I needed a bar. I needed a drink. Hells, I would have even stopped into a whorehouse if it meant getting enough alcohol into my veins to be absolutely drunk.

The whole trip had been for naught. Days’ worth of travel, and for what? Rigorious would be back in a few weeks? Dess’s boy could have a prodigal outburst, the awakening of his magic, any day now. I needed to know what to do about it before that happened. But weeks? It was just too much time. What would I say to Dess? How could I go to her completely empty-handed?

How had I thought I could face her at all, with what I’d done in her mind still fresh in my memory? I groaned, covering my face with my hands. When I removed them, my blurred vision saw a sign that looked enough like a tankard to send me stumbling forward towards the light, towards the laughter I could hear from inside, towards—

“Hey!” I wheeled around to face the boy from before, his even-messier hair, his shabby blue cloak and his utterly tiresome face. “Where are you going?”

My body, exhausted as ever, leaned into the stone wall that I found myself closest to. “To get a drink,” I said.

“Well that much was obvious,” he said, sniffling, rubbing at a spot on his left arm. “I think you bruised me.“

“I think you got off lucky,” I replied. “Come to drink it off?”

He shook his head. “I don’t drink.”

“Funny,” I chuckled, “neither do I.”

He looked up at me strangely; now that he was standing, he only came up to about the height of my nose. “You don’t seem like you’re from around here.”

“I’m not.”

“Then where’d you come from?”

“A farm.”

Again, he gave me the strange and curious look. “Why’d you come looking for Master Rigorious?”

I shrugged, slumping a little more against the tavern’s wall. “Doesn’t matter anymore.”

He apparently didn’t hear that part, because he kept talking. “You didn’t steal anything, so it mustn’t have been anything material you were after. Was it a special craft? Do you need a new focus?”

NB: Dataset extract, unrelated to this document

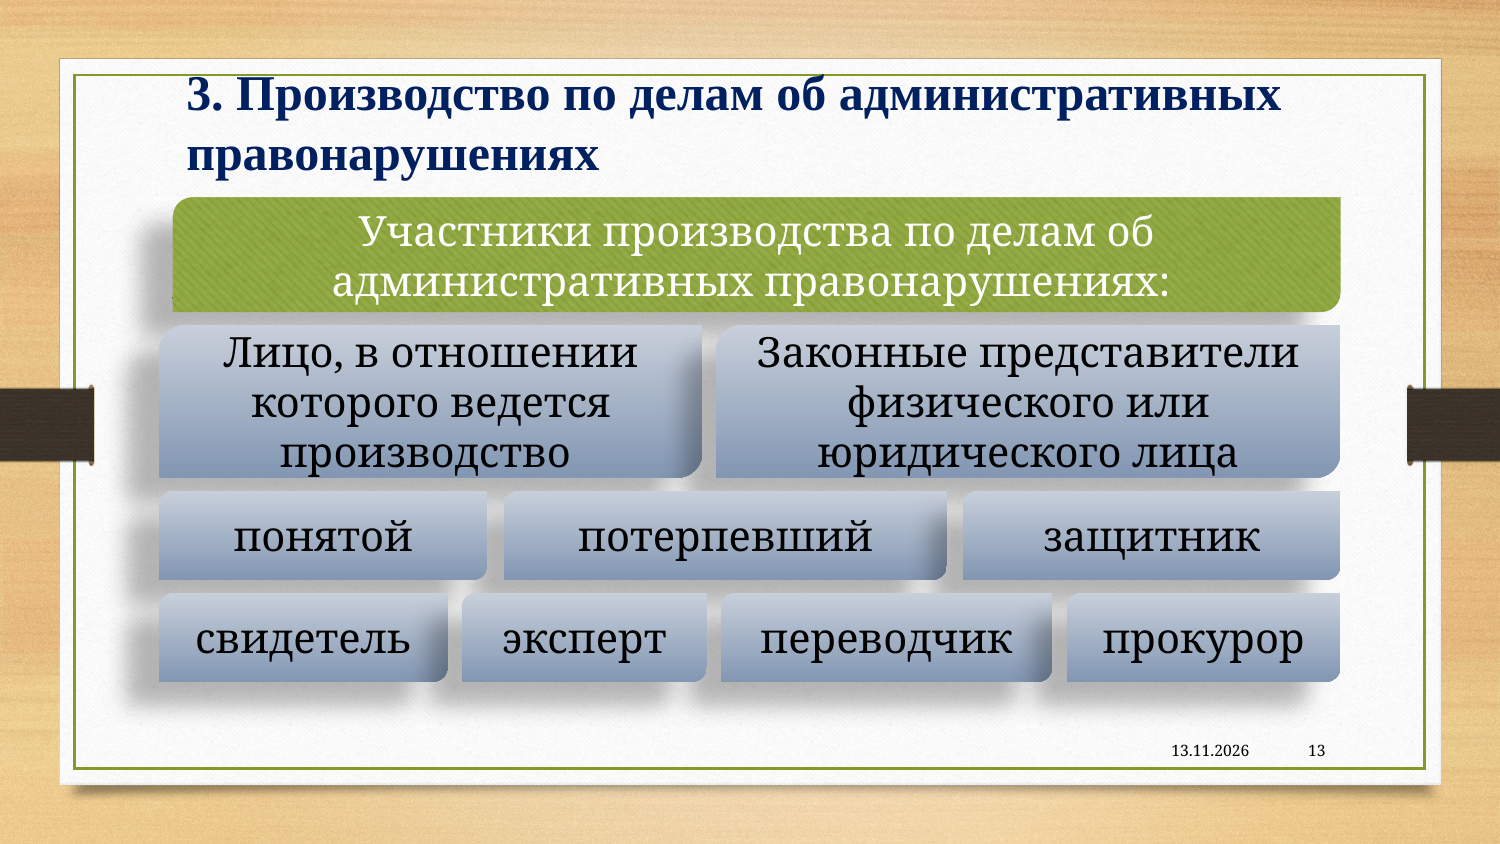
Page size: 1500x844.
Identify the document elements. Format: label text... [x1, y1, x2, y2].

“No, and no.” I leaned down toward him so I could glare a few daggers into his eyes. “I came for his help with something very serious because he is a very knowledgeable man. But he’s not here. Which means I can’t get what I need. Which means I’m going to have to get what I want, instead—a drink.“

I’d almost made it to the door before he piped up from behind me, “Well, what if you had his apprentice instead?”

I laughed, one hand on the bar’s heavy door. “Not interested, kid.”

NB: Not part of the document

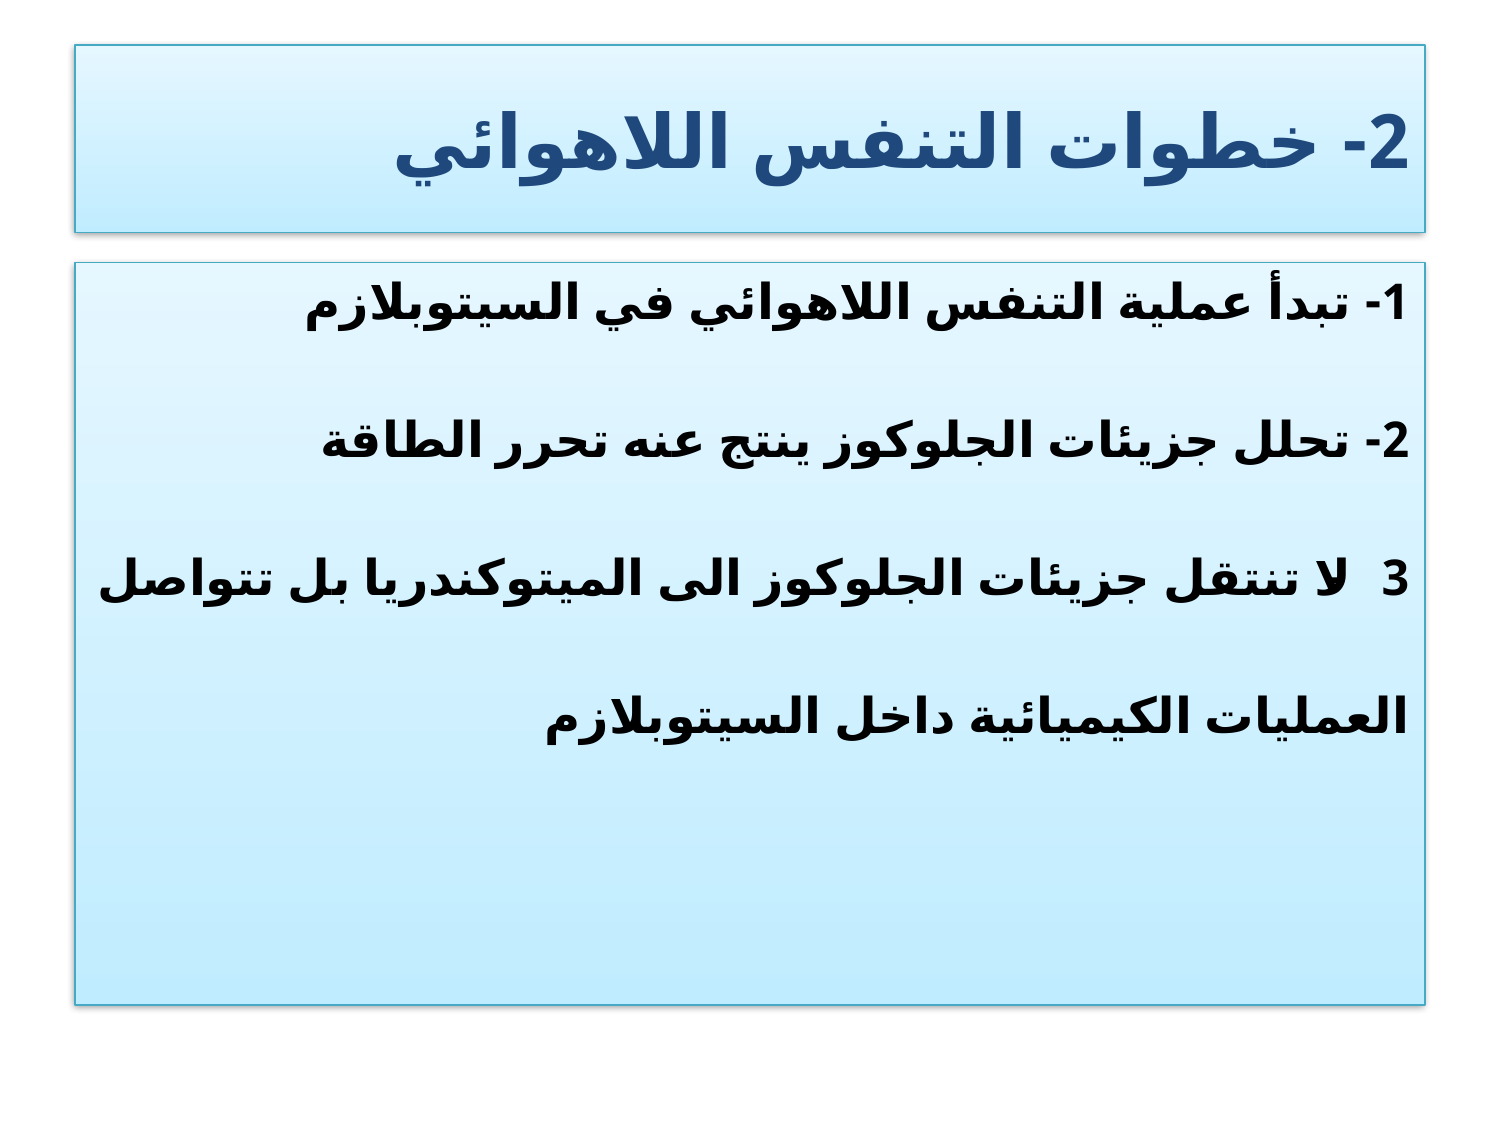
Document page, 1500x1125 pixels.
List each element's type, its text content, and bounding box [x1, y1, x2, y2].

“But he’s taught me everything he knows,” the boy protested. “Master Rigorious took me in after my parents gave me up, he’s basically been teaching me for my whole life, surely that must be—”

One of my raised hands stopped him in his tracks. “Your parents gave you up?” I asked quietly, almost softer than the lute playing inside the bar.

“Sure they did,” he sniffed. “After the outburst, I was just too much for them to handle, so...”

I slowly turned his way. “After the outburst,” I repeated.

He raised an eyebrow at me. “Well, yeah. I’m a prodigy. S’not that uncommon.“

I took a few steps toward him, bending down again, studying his face. Slim. Long. Just like the rest of him—no fat, barely even any muscle, all of it burned off as fuel for casting spells with any regularity. “What was your name again?” I asked him, while my eyes took stock of the sorry state of his shoes.

“I never said it in the first place,” he insisted, crossing his arms over his front.

I shook my head and sighed. “Just tell me, would you?”

“Callum. Callum Grislom.” He stuck out a sweaty palm toward me with a lopsided smile on his lips. “What’s yours?”

Against my better judgment, I took his hand and shook it twice. Callum’s fingers squirmed at the pressure of my larger hand’s grip. “It’s Truth.”

“Last name?”

“Just Truth,” I said. I turned to take one more longing look at the tavern. I thought it was probably going to be a mistake... but I really didn’t have any good options. And I really didn’t want to walk into that tavern, no matter how warm the light looked or how fine the beer smelled, even from just the doorstep.

But I was going to try, at least, to be someone else. If that failed, I would drink ale and mead til my stomach burst open, and then probably drink even more past that. Instead of walking into the bar, I lowered my eyes to the boy before me. “Callum Grislom, how would you feel about going on an adventure?”

When I saw the grin that split his face in two, I knew this was going to be a mistake.